Still more disturbing is the fact that Prime Minister Latortue made his statement at the inauguration ceremony of an “administrative investigation commission about possible embezzlement by the deposed regime between 2001 and 2004.” What would then be the purpose of that commission, if the case has been sufficiently researched for an international arrest warrant to be issued? How creative that is, and how interesting to know whether it can work without interfering with some of the responsibilities of the High Court of Audits and Administrative Affairs, as well as the responsibilities of the recently formed committee against corruption! Let’s just wait and see.
It is unfortunate to recall that the Prime Minister has a habit of making this kind of announcement without follow-up. The last time, it was about the sand pits of Laboule. The strong announcement banning the excavations ended in backpedaling (see Sabine Manigat’s editorial in Le Matin, November 5.) Several human rights organizations expressed skepticism about the practices of the transitional government. I cannot believe that the head of this government fails to realize how damaging those circumstances can be for his credibility.
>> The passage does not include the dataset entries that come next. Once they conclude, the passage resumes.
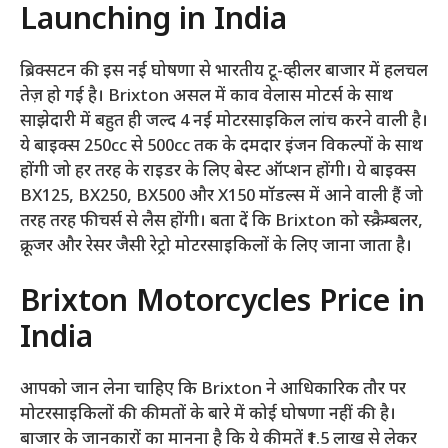
Launching in India
ब्रिक्सटन की इस नई घोषणा से भारतीय टू-व्हीलर बाजार में हलचल
तेज़ हो गई है। Brixton असल में काव वेलास मोटर्स के साथ
साझेदारी में बहुत ही जल्द 4 नई मोटरसाइकिल लांच करने वाली है।
ये बाइक्स 250cc से 500cc तक के दमदार इंजन विकल्पों के साथ
होंगी जो हर तरह के राइडर के लिए बेस्ट ऑप्शन होंगी। ये बाइक्स
BX125, BX250, BX500 और X150 मॉडल्स में आने वाली हैं जो
तरह तरह फीचर्स से लैस होंगी। बता दें कि Brixton को स्क्रैम्बलर,
क्रूजर और रेसर जैसी रेट्रो मोटरसाइकिलों के लिए जाना जाता है।
Brixton Motorcycles Price in
India
आपको जान लेना चाहिए कि Brixton ने आधिकारिक तौर पर
मोटरसाइकिलों की कीमतों के बारे में कोई घोषणा नहीं की है।
बाजार के जानकारों का मानना है कि ये कीमतें ₹1.5 लाख से लेकर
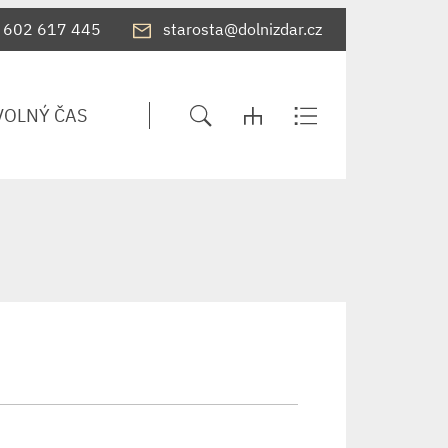
602 617 445
starosta@dolnizdar.cz
VOLNÝ ČAS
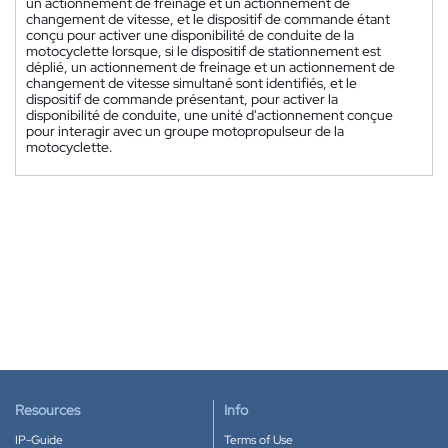
un actionnement de freinage et un actionnement de
changement de vitesse, et le dispositif de commande étant
conçu pour activer une disponibilité de conduite de la
motocyclette lorsque, si le dispositif de stationnement est
déplié, un actionnement de freinage et un actionnement de
changement de vitesse simultané sont identifiés, et le
dispositif de commande présentant, pour activer la
disponibilité de conduite, une unité d'actionnement conçue
pour interagir avec un groupe motopropulseur de la
motocyclette.
Resources
Info
IP-Guide
Terms of Use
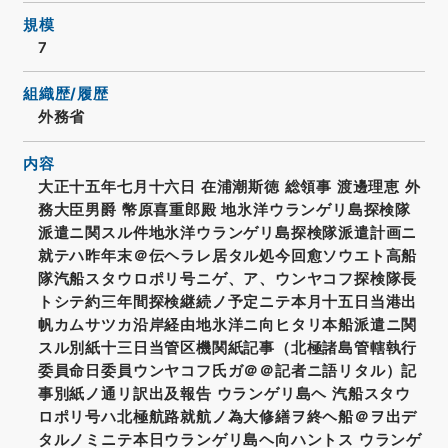
規模
7
組織歴/履歴
外務省
内容
大正十五年七月十六日 在浦潮斯徳 総領事 渡邊理恵 外
務大臣男爵 幣原喜重郎殿 地氷洋ウランゲリ島探検隊
派遣ニ関スル件地氷洋ウランゲリ島探検隊派遣計画ニ
就テハ昨年末＠伝ヘラレ居タル処今回愈ソウエト高船
隊汽船スタウロポリ号ニゲ、ア、ウンヤコフ探検隊長
トシテ約三年間探検継続ノ予定ニテ本月十五日当港出
帆カムサツカ沿岸経由地氷洋ニ向ヒタリ本船派遣ニ関
スル別紙十三日当管区機関紙記事（北極諸島管轄執行
委員命日委員ウンヤコフ氏ガ＠＠記者ニ語リタル）記
事別紙ノ通リ訳出及報告 ウランゲリ島ヘ 汽船スタウ
ロポリ号ハ北極航路就航ノ為大修繕ヲ終ヘ船＠ヲ出デ
タルノミニテ本日ウランゲリ島ヘ向ハントス ウランゲ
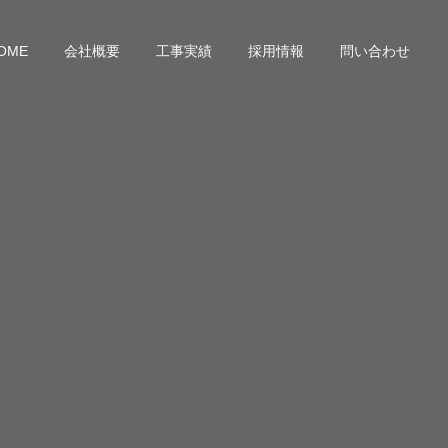
OME
会社概要
工事実績
採用情報
問い合わせ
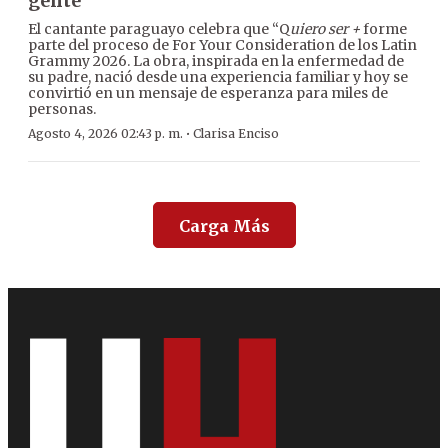
gente”
El cantante paraguayo celebra que “Q
uiero ser +
forme
parte del proceso de For Your Consideration de los Latin
Grammy 2026. La obra, inspirada en la enfermedad de
su padre, nació desde una experiencia familiar y hoy se
convirtió en un mensaje de esperanza para miles de
personas.
·
Agosto 4, 2026 02:43 p. m.
Clarisa Enciso
Carga Más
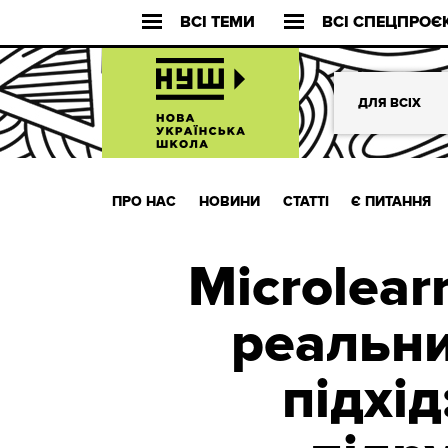
ВСІ ТЕМИ
ВСІ СПЕЦПРОЄ
ДЛЯ ВСІХ
ПРО НАС
НОВИНИ
СТАТТІ
Є ПИТАННЯ
Microlear
реальни
підхі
Finally, to say the least, it is astonishing that the appointed head of that investigating commission is an unwavering adversary and a vocal detractor of the deposed regime. Mr. Paul Denis, spokesperson of the Convergence (if it still exists) or, in any case, an OPL representative, does not seem to realize that a minimum of ethics and a basic concern for fairness should keep him from accepting this role. Law experts would say that it is not enough that justice be served, but there must also be an appearance of justice.
There is an ethics of political responsibility. It is very strict. Its application is sometimes in the details. It is a must for all political leaders, whether in power or not, especially when those leaders claim to be moving us from anarchy by the way of democracy.